Everyone knows about the “magically delicious” marshmallows in Lucky Charms. From the tiny tricolor rainbows to the unidentifiable yellow blobs, the marshmallows get all of the glory. But the secret to Lucky Charms’ power lies not in their neon lumps, but in their white-coated pseudo-cheerios. Everyone knows that the white coating is just crack cocaine cut with sugar to mask the taste. Any parent who has ever seen their kid after doing the Charms saw that coming from a mile away. This reporter did some digging and found that Lucky Charms is actually far worse than anyone expected. General Mills uses their under-the-radar wheat cereal to subliminally brainwash all who eat their dangerous concoctions.

X – The immoral leprechauns would love for three of the X shaped cereals to float into a line in your young reader’s cereal bowl. Their questions will pour out faster than the full carton of milk they spilled yesterday.  The worst part is that if you do not tell them the wicked truth, you risk your youngster scarring their sensitive corneas with a Google search. Even SafeSearch cannot stifle a curious mind.

Bell Of Death – Everyone knows that Ireland, England, and Scotland are all basically the same place. Bells are very common grave markers in that area. Lucky Charms, which markets itself as an Irish company, is trying to spoil childhood with daily reminders of death.

Fish of Oppression – The Jesus fish is a symbol of centuries of persecution. Lucky Charms clearly aims to scare our children away from freely expressing their Christian ideals. Do not let General Mills strip your babies of their First Amendment rights!
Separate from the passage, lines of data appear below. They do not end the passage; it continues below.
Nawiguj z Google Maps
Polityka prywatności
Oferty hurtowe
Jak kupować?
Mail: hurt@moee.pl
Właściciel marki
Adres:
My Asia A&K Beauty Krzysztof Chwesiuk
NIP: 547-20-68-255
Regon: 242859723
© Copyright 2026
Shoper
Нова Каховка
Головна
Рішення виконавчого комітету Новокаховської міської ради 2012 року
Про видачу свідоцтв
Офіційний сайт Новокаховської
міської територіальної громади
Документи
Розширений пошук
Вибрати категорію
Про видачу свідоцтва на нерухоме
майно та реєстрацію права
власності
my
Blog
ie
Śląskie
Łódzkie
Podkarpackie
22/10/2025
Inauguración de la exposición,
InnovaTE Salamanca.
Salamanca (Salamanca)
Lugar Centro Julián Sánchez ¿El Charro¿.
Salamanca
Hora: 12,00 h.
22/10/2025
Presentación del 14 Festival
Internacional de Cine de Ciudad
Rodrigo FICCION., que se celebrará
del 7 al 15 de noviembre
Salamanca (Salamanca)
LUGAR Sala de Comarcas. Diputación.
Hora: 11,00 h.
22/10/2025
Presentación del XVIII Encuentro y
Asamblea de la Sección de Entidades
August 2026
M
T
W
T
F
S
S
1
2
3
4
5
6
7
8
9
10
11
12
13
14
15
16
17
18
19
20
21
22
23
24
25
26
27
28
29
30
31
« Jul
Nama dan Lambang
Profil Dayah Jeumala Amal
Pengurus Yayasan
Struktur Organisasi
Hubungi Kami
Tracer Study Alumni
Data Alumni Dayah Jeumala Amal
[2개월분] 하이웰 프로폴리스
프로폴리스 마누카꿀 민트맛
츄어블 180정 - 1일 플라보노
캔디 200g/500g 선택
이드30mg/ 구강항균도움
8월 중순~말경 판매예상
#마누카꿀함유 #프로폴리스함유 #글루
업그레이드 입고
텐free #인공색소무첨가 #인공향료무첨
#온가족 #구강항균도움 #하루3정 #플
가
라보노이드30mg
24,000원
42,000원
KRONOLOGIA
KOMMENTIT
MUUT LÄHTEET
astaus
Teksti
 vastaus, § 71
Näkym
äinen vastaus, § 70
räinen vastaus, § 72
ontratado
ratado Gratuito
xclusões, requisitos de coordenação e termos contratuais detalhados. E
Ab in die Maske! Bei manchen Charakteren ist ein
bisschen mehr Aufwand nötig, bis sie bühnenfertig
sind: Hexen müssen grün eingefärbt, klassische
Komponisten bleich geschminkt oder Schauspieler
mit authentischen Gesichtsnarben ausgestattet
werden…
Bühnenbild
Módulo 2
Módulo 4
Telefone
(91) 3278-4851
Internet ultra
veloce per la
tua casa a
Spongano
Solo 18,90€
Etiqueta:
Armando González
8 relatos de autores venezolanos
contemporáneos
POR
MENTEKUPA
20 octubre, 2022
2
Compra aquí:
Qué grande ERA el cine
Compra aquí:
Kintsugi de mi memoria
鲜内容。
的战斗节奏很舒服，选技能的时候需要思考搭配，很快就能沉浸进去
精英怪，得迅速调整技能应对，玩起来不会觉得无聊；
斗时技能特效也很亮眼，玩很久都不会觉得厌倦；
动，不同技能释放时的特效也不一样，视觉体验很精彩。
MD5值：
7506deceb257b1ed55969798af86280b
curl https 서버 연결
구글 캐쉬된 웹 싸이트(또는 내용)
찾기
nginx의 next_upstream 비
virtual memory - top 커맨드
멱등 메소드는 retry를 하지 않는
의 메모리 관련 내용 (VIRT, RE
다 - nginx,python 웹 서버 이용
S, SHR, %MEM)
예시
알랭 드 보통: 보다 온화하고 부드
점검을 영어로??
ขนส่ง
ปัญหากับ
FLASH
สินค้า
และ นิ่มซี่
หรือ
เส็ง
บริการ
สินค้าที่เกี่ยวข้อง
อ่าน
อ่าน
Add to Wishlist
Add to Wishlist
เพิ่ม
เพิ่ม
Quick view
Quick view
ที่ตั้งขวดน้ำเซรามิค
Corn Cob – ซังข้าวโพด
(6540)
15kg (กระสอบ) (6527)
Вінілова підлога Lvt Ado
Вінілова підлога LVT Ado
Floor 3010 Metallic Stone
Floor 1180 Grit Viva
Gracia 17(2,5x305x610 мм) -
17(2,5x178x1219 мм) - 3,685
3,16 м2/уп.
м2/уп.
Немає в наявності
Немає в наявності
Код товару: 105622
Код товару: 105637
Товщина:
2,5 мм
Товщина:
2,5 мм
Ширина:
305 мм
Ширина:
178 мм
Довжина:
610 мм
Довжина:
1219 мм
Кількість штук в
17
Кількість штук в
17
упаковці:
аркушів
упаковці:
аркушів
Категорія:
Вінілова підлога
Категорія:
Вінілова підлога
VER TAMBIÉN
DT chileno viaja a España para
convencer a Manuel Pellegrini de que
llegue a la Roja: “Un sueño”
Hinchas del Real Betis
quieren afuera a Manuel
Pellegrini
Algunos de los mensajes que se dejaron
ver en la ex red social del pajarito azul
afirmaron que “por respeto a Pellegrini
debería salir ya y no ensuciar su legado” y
Keep your right to express your love for Christ!

Shamrock of Religion – Shamrocks are known to be symbols of the Holy Trinity. Each leaf signifies the Father, Son, and Holy Ghost. Why is General Mills trying to force their religious garbage down our throats? Why are we letting them? SEPARATION OF CHURCH AND STATE! DO IT!

Illuminati Tree – A triangle with an eye underneath is the symbol of the Minority Illuminati. This collective is responsible for some of the worst calamities of our generation, including the creation of candy corn. Minority Illuminati members include Kanye West, Sonia Sotomayor, Pitbull, and Bo Obama. Bill Clinton acts as their token “white” member, even though he was the first black president of the United States. Clearly General Mills is run by the Minority Illuminati.